Stored entries
□ □ □

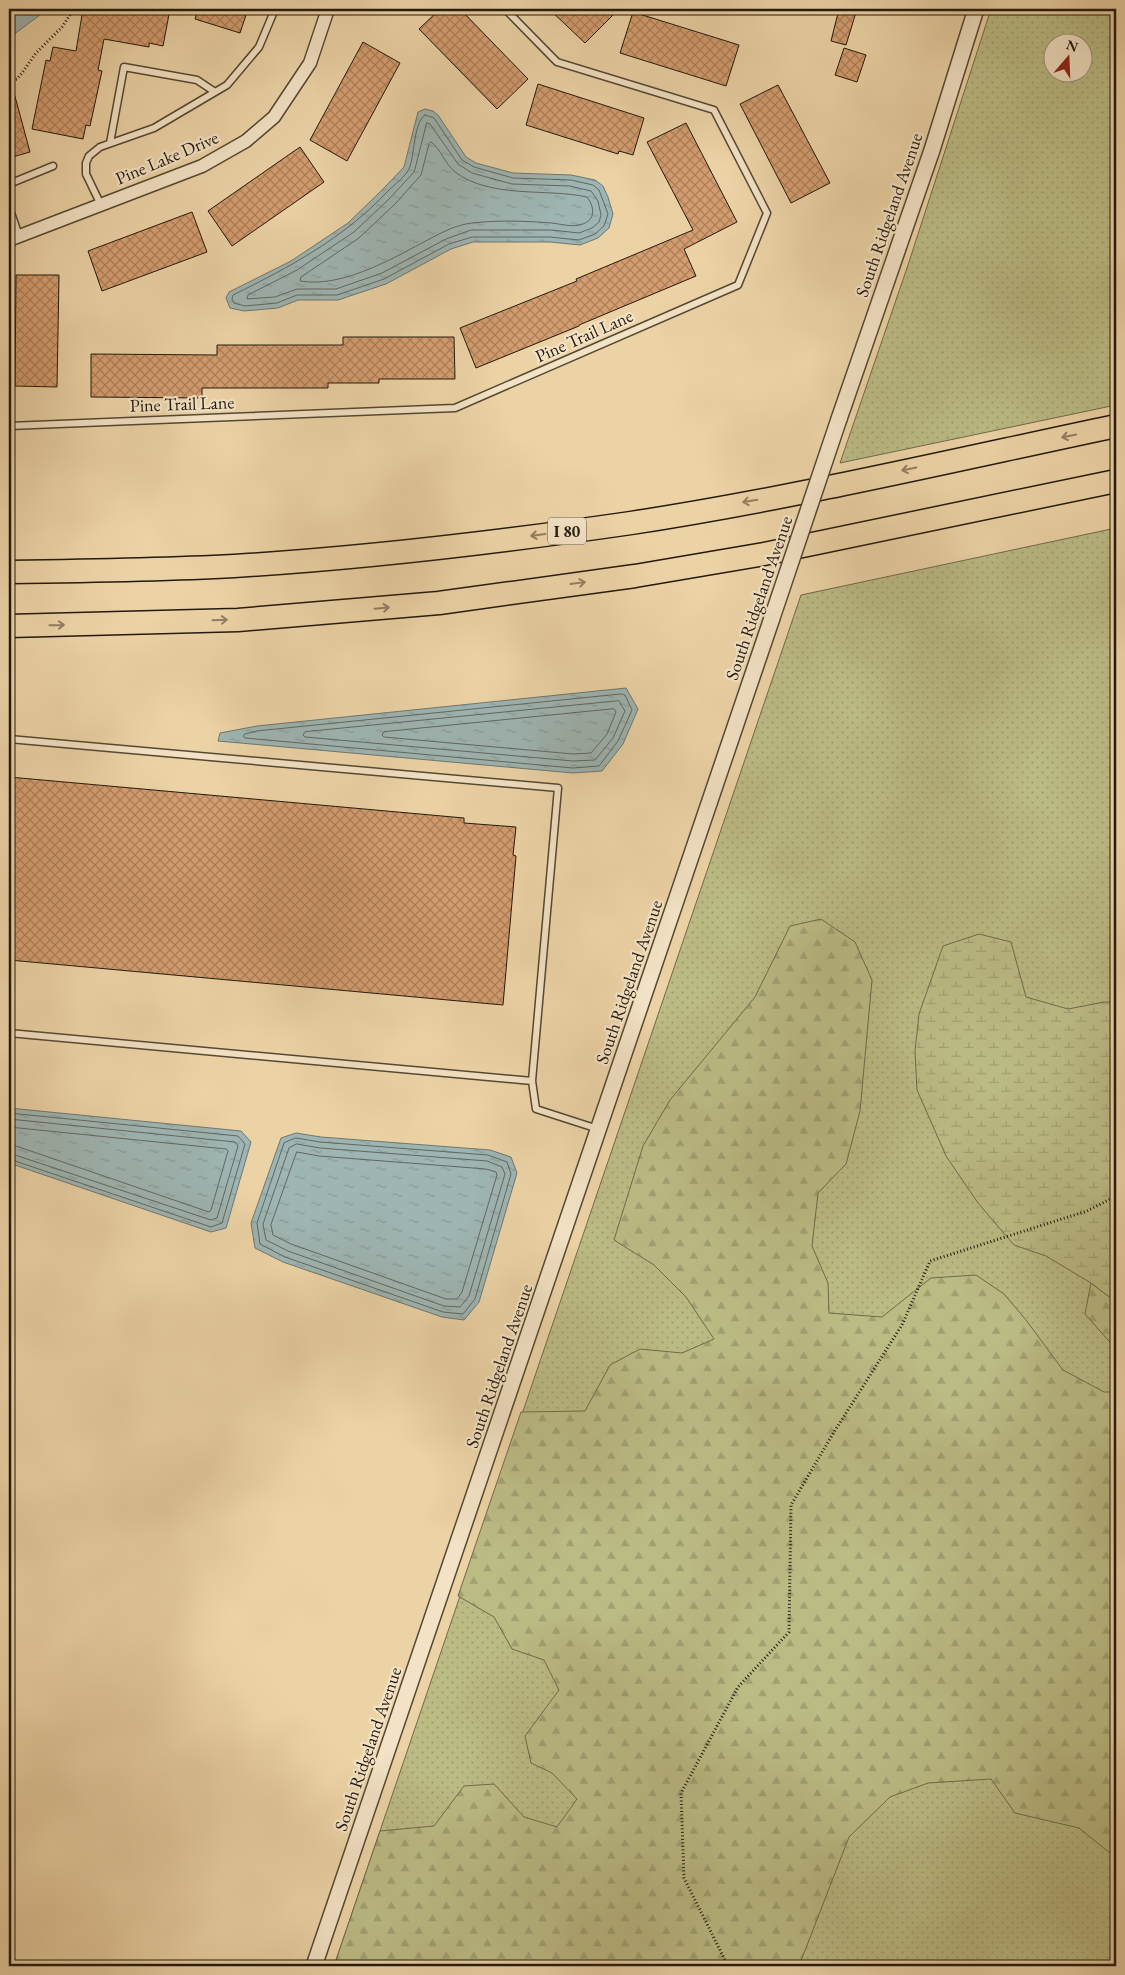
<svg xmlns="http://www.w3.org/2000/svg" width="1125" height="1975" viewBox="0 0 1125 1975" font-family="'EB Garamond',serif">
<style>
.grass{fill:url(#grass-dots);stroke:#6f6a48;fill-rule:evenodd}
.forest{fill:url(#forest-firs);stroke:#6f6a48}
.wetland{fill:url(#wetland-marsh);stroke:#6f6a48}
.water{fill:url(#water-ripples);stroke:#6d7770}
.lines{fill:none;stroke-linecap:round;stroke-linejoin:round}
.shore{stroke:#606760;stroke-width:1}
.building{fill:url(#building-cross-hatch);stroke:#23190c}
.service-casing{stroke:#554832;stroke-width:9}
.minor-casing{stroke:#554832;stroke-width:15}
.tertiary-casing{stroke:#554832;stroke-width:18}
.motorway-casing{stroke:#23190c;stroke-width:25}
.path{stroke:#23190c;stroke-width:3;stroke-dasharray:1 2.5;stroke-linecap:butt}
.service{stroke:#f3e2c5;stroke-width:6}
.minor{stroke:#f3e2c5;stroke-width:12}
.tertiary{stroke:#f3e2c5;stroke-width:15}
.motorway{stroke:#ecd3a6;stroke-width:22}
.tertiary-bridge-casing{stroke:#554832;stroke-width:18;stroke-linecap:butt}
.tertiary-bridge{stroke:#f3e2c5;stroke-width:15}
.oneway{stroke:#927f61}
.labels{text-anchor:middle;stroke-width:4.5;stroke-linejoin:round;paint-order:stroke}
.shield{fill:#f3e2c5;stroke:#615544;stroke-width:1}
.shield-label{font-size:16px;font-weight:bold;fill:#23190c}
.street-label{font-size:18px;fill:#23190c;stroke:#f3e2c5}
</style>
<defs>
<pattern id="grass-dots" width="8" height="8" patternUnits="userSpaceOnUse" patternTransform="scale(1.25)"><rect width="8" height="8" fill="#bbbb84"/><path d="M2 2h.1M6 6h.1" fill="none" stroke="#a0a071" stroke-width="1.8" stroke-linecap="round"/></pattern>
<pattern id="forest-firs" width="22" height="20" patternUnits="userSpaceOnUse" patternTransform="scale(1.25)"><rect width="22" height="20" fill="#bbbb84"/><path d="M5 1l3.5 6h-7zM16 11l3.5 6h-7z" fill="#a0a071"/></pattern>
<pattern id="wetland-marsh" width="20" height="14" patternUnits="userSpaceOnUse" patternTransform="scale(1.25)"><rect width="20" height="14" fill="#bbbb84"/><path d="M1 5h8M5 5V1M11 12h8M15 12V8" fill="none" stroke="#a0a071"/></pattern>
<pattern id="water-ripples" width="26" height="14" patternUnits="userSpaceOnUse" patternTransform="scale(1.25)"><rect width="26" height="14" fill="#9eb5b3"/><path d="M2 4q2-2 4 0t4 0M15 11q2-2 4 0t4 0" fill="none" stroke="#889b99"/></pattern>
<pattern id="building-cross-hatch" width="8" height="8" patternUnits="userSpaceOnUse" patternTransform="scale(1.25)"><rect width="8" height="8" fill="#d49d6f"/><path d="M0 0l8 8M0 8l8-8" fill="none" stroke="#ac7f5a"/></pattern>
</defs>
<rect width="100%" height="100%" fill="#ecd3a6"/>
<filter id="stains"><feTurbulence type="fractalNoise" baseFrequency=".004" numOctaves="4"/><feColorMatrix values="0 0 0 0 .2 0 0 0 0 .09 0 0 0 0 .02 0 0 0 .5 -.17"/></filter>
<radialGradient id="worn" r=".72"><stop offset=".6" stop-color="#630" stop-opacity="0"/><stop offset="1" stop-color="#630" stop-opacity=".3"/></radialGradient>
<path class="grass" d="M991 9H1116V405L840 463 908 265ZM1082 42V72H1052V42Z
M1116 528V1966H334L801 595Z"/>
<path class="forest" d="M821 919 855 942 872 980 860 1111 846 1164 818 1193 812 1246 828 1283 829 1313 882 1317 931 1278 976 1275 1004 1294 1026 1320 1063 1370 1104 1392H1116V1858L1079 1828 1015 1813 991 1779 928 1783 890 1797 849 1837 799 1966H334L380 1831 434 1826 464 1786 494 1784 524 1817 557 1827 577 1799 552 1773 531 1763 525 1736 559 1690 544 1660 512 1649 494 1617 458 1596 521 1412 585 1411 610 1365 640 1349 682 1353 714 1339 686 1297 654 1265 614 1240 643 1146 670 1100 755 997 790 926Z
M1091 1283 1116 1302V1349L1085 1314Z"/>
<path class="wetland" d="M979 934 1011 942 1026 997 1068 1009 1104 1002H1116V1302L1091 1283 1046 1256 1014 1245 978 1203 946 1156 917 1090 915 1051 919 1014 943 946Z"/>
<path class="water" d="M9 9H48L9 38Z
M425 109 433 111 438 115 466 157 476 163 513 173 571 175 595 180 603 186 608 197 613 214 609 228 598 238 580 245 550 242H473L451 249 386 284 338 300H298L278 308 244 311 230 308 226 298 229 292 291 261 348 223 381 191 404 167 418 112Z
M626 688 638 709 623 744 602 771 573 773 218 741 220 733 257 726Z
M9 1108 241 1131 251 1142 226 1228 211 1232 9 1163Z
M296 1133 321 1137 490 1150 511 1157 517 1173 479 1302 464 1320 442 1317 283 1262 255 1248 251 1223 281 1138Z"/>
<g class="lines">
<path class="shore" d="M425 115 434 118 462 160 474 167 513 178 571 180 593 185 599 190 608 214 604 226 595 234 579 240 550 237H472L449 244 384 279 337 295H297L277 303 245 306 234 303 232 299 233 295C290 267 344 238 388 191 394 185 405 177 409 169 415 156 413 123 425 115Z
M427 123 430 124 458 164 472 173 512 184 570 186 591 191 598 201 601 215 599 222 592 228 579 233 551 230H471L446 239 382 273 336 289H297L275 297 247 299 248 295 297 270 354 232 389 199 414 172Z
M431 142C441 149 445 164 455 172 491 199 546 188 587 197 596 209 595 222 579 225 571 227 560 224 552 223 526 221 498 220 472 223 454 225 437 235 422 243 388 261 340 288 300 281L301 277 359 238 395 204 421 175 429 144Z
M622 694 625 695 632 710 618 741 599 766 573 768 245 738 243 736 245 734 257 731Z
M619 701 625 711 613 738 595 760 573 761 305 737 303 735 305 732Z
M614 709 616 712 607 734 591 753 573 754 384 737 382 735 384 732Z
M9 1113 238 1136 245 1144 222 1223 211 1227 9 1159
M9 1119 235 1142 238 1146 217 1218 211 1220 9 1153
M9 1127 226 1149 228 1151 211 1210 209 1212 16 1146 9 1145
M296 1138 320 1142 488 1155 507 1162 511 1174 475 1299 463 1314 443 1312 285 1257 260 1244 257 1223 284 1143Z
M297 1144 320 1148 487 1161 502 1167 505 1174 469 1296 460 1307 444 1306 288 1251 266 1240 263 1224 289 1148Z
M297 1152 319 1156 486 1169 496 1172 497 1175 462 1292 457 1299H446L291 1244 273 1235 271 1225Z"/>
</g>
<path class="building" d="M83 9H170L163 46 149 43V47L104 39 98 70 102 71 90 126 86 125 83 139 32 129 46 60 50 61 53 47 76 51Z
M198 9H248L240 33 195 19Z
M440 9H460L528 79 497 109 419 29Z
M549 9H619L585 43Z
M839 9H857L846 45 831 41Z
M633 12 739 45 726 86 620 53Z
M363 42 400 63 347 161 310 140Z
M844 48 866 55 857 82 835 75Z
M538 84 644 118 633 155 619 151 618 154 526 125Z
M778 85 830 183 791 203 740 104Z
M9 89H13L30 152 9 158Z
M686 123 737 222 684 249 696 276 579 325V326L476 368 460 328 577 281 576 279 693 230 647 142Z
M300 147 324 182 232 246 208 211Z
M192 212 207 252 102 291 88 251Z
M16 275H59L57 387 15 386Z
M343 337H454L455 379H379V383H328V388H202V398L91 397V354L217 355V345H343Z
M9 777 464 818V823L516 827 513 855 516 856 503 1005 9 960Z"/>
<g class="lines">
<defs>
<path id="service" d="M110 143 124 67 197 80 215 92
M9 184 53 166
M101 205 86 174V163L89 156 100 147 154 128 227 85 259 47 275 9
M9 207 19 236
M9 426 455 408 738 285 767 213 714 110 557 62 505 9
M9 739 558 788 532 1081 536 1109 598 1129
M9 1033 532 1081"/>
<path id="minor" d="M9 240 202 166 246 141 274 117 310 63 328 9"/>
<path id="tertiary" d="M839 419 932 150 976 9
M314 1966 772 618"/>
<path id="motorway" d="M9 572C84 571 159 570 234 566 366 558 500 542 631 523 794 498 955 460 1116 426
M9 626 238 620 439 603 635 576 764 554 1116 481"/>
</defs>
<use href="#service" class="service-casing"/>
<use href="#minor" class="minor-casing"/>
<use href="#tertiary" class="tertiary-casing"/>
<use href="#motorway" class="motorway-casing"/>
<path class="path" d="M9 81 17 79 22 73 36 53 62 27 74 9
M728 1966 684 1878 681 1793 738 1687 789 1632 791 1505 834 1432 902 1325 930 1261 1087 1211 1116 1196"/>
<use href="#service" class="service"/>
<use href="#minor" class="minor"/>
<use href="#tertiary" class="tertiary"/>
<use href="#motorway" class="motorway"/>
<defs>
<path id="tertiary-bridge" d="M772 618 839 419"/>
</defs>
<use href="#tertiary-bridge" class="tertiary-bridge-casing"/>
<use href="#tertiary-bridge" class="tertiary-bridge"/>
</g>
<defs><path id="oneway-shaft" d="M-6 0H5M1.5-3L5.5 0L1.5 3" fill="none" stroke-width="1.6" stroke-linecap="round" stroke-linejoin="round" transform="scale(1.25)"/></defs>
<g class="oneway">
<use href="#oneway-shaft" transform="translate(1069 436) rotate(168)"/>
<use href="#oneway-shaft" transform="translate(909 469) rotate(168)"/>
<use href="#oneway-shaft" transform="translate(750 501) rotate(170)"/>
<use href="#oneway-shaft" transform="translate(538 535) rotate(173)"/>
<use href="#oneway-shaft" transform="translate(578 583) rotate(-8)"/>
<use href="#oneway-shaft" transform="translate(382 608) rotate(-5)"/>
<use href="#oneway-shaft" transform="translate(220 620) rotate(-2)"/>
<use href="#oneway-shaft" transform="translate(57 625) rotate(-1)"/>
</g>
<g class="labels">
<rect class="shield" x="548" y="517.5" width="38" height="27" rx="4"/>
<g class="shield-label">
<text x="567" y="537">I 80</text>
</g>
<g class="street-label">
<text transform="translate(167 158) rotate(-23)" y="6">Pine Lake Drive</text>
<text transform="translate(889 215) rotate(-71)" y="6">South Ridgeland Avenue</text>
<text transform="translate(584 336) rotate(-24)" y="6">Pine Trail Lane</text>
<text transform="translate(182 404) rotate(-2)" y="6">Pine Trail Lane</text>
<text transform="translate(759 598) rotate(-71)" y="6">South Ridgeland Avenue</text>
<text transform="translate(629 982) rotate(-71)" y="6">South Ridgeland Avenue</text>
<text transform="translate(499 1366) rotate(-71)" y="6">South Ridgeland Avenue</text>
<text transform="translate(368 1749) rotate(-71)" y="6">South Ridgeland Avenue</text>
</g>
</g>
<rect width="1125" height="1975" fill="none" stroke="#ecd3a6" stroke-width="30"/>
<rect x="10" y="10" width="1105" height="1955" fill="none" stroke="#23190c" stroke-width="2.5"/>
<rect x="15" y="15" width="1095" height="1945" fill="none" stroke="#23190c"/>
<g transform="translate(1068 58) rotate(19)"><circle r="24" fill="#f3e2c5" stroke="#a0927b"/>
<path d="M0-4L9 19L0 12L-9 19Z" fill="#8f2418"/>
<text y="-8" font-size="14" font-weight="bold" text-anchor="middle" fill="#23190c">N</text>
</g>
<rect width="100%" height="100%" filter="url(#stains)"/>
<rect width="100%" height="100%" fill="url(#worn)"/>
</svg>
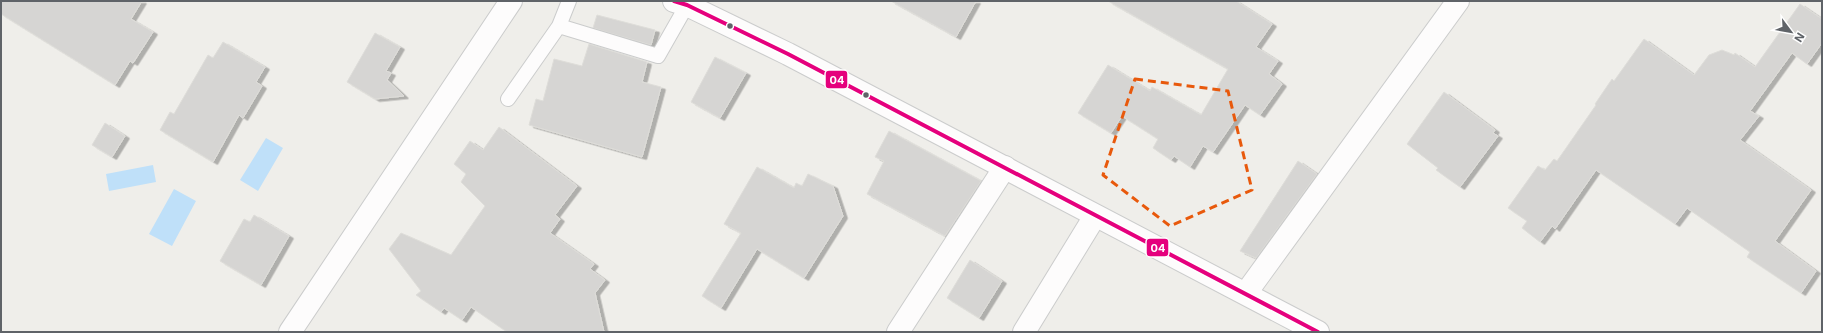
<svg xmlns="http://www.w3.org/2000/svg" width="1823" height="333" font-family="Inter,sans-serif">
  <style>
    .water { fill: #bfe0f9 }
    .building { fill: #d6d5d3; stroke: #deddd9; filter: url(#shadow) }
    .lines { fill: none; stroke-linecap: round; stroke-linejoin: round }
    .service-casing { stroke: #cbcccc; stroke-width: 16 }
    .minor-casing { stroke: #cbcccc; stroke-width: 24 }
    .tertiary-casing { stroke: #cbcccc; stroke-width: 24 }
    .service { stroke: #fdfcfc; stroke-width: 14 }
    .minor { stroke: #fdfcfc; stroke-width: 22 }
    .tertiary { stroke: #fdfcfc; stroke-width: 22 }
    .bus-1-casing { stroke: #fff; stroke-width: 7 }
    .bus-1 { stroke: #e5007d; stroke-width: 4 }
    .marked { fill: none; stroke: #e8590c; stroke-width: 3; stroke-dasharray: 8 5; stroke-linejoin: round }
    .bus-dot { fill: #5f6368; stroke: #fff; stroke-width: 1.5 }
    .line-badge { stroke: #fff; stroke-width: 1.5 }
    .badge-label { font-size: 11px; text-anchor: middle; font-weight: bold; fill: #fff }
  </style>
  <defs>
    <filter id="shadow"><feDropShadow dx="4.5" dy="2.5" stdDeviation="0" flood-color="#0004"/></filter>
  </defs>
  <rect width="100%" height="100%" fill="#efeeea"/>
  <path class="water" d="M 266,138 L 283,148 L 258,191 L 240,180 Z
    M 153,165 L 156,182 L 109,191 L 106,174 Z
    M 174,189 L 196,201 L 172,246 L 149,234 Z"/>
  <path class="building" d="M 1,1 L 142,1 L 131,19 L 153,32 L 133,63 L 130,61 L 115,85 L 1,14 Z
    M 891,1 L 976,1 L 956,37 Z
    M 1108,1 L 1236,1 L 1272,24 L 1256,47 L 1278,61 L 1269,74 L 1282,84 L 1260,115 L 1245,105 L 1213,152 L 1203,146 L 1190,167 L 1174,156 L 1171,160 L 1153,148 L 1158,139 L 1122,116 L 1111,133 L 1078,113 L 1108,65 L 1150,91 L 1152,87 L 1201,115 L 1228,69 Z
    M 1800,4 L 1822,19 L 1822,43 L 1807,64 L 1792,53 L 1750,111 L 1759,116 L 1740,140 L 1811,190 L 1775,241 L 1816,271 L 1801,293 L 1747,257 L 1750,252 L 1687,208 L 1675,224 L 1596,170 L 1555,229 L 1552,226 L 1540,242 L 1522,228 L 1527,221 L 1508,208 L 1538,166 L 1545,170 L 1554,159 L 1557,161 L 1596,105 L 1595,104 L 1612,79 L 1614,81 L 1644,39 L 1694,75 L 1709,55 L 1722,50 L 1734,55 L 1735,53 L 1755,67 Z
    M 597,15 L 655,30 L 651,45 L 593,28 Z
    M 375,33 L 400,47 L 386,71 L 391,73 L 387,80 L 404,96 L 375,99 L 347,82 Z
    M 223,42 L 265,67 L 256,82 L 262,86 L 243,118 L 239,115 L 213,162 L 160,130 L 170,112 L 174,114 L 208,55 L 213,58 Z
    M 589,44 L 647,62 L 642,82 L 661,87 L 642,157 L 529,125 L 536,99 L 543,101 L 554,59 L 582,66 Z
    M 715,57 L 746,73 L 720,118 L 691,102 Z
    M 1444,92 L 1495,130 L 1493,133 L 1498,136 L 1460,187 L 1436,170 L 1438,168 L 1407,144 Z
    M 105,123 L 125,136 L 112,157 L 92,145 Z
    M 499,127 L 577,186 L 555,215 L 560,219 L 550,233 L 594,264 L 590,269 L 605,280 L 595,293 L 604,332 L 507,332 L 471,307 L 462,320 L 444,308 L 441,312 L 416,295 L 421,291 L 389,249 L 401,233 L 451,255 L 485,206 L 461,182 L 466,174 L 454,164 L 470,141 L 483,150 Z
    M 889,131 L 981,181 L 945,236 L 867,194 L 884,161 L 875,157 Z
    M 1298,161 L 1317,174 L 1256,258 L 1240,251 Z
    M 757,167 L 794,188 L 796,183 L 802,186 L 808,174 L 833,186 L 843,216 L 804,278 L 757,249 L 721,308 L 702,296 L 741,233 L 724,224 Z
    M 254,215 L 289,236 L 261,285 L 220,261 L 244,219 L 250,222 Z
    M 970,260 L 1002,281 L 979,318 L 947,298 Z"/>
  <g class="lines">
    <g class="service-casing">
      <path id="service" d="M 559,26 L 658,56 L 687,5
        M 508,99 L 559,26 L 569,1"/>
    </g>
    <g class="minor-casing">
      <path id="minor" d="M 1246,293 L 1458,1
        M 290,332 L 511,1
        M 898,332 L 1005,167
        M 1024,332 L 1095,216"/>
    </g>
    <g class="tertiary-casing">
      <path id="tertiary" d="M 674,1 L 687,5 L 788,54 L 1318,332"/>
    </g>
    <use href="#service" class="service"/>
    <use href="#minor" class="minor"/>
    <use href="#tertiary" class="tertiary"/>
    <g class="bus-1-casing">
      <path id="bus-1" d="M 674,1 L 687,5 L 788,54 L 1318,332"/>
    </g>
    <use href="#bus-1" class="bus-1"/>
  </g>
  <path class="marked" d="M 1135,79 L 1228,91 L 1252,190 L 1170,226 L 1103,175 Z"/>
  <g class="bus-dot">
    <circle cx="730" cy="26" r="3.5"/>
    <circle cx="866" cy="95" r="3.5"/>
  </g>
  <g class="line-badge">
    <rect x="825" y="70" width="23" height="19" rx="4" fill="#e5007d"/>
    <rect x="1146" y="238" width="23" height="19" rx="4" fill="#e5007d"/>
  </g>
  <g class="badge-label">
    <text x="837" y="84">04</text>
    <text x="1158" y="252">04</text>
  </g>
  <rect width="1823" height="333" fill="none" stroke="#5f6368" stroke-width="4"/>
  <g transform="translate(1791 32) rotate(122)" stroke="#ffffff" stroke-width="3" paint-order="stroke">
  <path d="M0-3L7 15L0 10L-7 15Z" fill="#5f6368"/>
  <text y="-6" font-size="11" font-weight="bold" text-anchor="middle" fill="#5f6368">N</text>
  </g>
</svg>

□ □ □

* What to do *
Wherever the word "lines" turns up in the records above, copy the line that holds it.

* Answer section *
.lines{fill:none;stroke-linecap:round;stroke-linejoin:round}
<g class="lines">
<g class="lines">
    .lines { fill: none; stroke-linecap: round; stroke-linejoin: round }
  <g class="lines">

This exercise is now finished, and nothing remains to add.